Lebaran Betawi 2026 Digelar di Lapangan Banteng, Pramono Anung: Perkuat Kebersamaan Warga

Gubernur DKI Jakarta, Pramono Anung, menyebut lokasi ini dipilih untuk memperkuat kebersamaan masyarakat di ruang publik.(Istimewa)
banner 120x600

Jakarta|| Radarpost.id

Pemerintah Provinsi DKI Jakarta menggelar perayaan Lebaran Betawi 2026 di Lapangan Banteng pada 10–12 April 2026. Gubernur DKI Jakarta, Pramono Anung, menyebut lokasi ini dipilih untuk memperkuat kebersamaan masyarakat di ruang publik.

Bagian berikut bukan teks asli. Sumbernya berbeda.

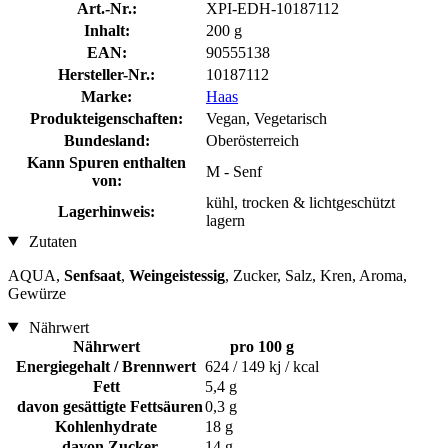
Art.-Nr.:
XPI-EDH-10187112
Inhalt:
200 g
EAN:
90555138
Hersteller-Nr.:
10187112
Marke:
Haas
Produkteigenschaften:
Vegan, Vegetarisch
Bundesland:
Oberösterreich
Kann Spuren enthalten
M - Senf
von:
kühl, trocken & lichtgeschützt
Lagerhinweis:
lagern
Zutaten
AQUA,
Senfsaat
,
Weingeistessig
, Zucker, Salz, Kren, Aroma,
Gewürze
Nährwert
Nährwert
pro 100 g
Energiegehalt / Brennwert
624 / 149 kj / kcal
Fett
5,4 g
davon gesättigte Fettsäuren
0,3 g
Kohlenhydrate
18 g
davon Zucker
14 g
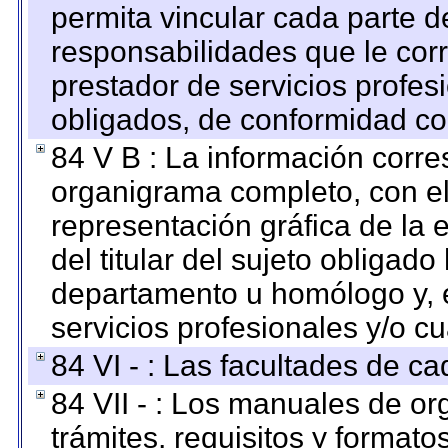
permita vincular cada parte de
responsabilidades que le cor
prestador de servicios profes
obligados, de conformidad con
84 V B : La información corre
organigrama completo, con el 
representación gráfica de la 
del titular del sujeto obligado
departamento u homólogo y, e
servicios profesionales y/o cu
84 VI - : Las facultades de ca
84 VII - : Los manuales de or
trámites, requisitos y format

Pramono mengatakan, pemilihan Lapangan Banteng sebagai lokasi penyelenggaraan bukan tanpa alasan. Kawasan tersebut dinilai telah berkembang menjadi ruang interaksi warga yang inklusif dan aktif digunakan untuk berbagai kegiatan sosial maupun budaya.

“Lapangan Banteng sekarang menjadi salah satu tempat untuk merawat kebersamaan. Banyak kegiatan digelar di sini,” ujar Pramono saat ditemui di lokasi, Sabtu (11/4/2026).

Ia menegaskan, Lebaran Betawi 2026 tidak sekadar menjadi agenda seremonial tahunan. Lebih dari itu, kegiatan ini menjadi momentum penting untuk mempererat silaturahmi sekaligus menjaga nilai-nilai budaya Betawi sebagai identitas Jakarta.

Perayaan tahun ini menjadi yang pertama kalinya digelar di Lapangan Banteng, setelah sebelumnya rutin berlangsung di kawasan Monumen Nasional.

Sejak pagi hari, kawasan taman sudah dipadati warga yang datang bersama keluarga. Sejumlah pengunjung tampak menikmati suasana dengan berpiknik di area terbuka, sementara lainnya berkeliling mengunjungi berbagai stan usaha mikro, kecil, dan menengah (UMKM).

Beragam kuliner khas Betawi hingga makanan nusantara tersedia di lokasi, menjadi daya tarik utama bagi pengunjung. Aktivitas ini sekaligus menjadi ruang promosi bagi pelaku UMKM lokal untuk memperkenalkan produknya kepada masyarakat luas.

Pramono berharap, penyelenggaraan Lebaran Betawi 2026 di ruang publik terbuka seperti Lapangan Banteng dapat terus memperkuat interaksi sosial warga serta menumbuhkan rasa memiliki terhadap budaya Betawi di tengah dinamika kota global.